[[ Text provided, beginning ]]

MELMERBY BEACH - Hannah McLean, Melissa Holley, and Kali Caulier watched over swimming children and adults as the surf pounded the shoreline on Tuesday, atypical waves making the conditions more adverse than normal.
Though they weren’t handling any incidents Tuesday morning, it’s nothing the trained lifeguards couldn’t handle if they had to make a rescue.
The most recent reported incident from Melmerby Beach, director of the Nova Scotia Lifeguard Service Paul D’Eon said, was a rescue on Sunday involving a small group of people caught in the current.
No one was injured, nor needed resuscitation; they simply weren’t able make their way back to shore on their own.
“A beach seemingly safe one day can be quite treacherous another day,” D’Eon said, after describing what happens when waves pick up after a long period of gentle surf.
He said it’s quite common on Northern Nova Scotia beaches for sandbars to build when there’s no wave action, and collapse under strong surf.
The waves, needing somewhere to go, can cause a rip current that makes swimming to shore more difficult.
“People don’t tend to know they’re in them,” McLean, one of the regular lifeguards at Melmerby Beach, said.
To avoid getting caught, she advises people to watch for seemingly calm areas with no waves breaking on a windy day.
However, if it happens, swimmers can travel parallel to the shore until they’re out of the current, depending on its length, until they’re able to head towards land.
If that’s not possible, raising your arm above your head signifies to the lifeguard that they’re needed.

[[ Text provided, end ]]
[[ Given data, beginning ]]

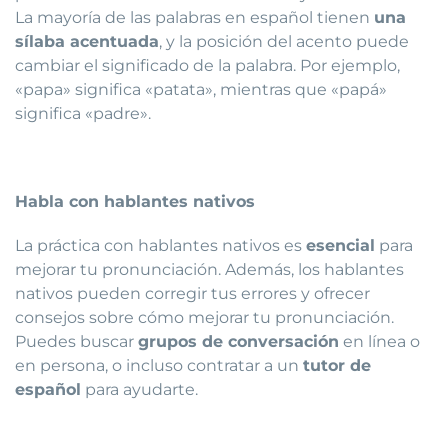
La mayoría de las palabras en español tienen
una
sílaba acentuada
, y la posición del acento puede
cambiar el significado de la palabra. Por ejemplo,
«papa» significa «patata», mientras que «papá»
significa «padre».
Habla con hablantes nativos
La práctica con hablantes nativos es
esencial
para
mejorar tu pronunciación. Además, los hablantes
nativos pueden corregir tus errores y ofrecer
consejos sobre cómo mejorar tu pronunciación.
Puedes buscar
grupos de conversación
en línea o
en persona, o incluso contratar a un
tutor de
español
para ayudarte.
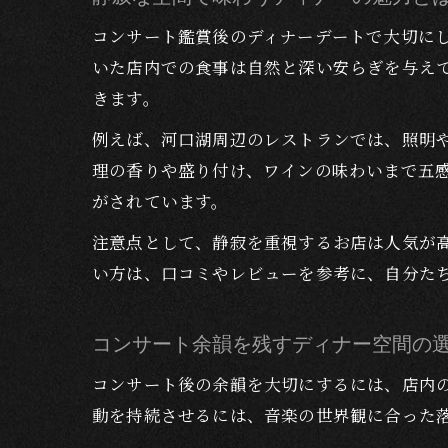
コンサート鑑賞後のディナーデートで大切に
いた店内での食事は自然と深い安らぎを与え
きます。
例えば、河口湖周辺のレストランでは、照明
理の香りや盛り付け、ワインの味わいまで五
がされています。
注意点として、静寂を重視するお店は人気が
い方は、口コミやレビューを参考に、自分た
コンサート余韻を残すディナー空間の
コンサート後の余韻を大切にするには、店内
動を持続させるには、音楽の世界観に合った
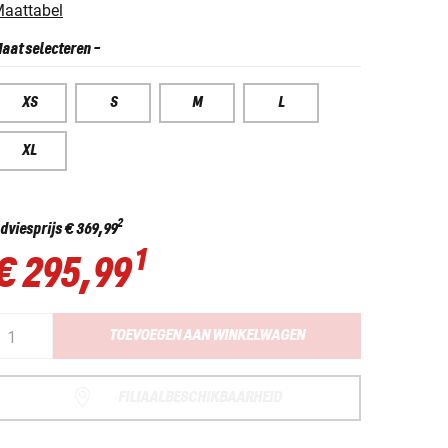
aattabel
aat selecteren
-
XS
S
M
L
XL
2
dviesprijs
€ 369,99
1
€ 295,99
TOEVOEGEN AAN WINKELWAGEN
FILIAALBESCHIKBAARHEID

[[ Given data, end ]]

Assigned task A: According to the Melmerby Beach article, what does raising an arm above your head signal to the lifeguard?
Assigned task B: Output the Melmerby Beach article from "Though they weren’t" up to and including "of gentle surf.".
Assigned task C: Using the Melmerby Beach article, explain in one to three sentences why a beach on Northern Nova Scotia can become treacherous when waves pick up after a long period of gentle surf.
The entries are not needed for what follows.

Answer box A: It signals that the lifeguard is needed.

Answer box B:
Though they weren’t handling any incidents Tuesday morning, it’s nothing the trained lifeguards couldn’t handle if they had to make a rescue.
The most recent reported incident from Melmerby Beach, director of the Nova Scotia Lifeguard Service Paul D’Eon said, was a rescue on Sunday involving a small group of people caught in the current.
No one was injured, nor needed resuscitation; they simply weren’t able make their way back to shore on their own.
“A beach seemingly safe one day can be quite treacherous another day,” D’Eon said, after describing what happens when waves pick up after a long period of gentle surf.

Answer box C: Sandbars commonly build up on those beaches when there is no wave action, and they collapse under strong surf. The waves, needing somewhere to go, can then cause a rip current that makes swimming back to shore more difficult.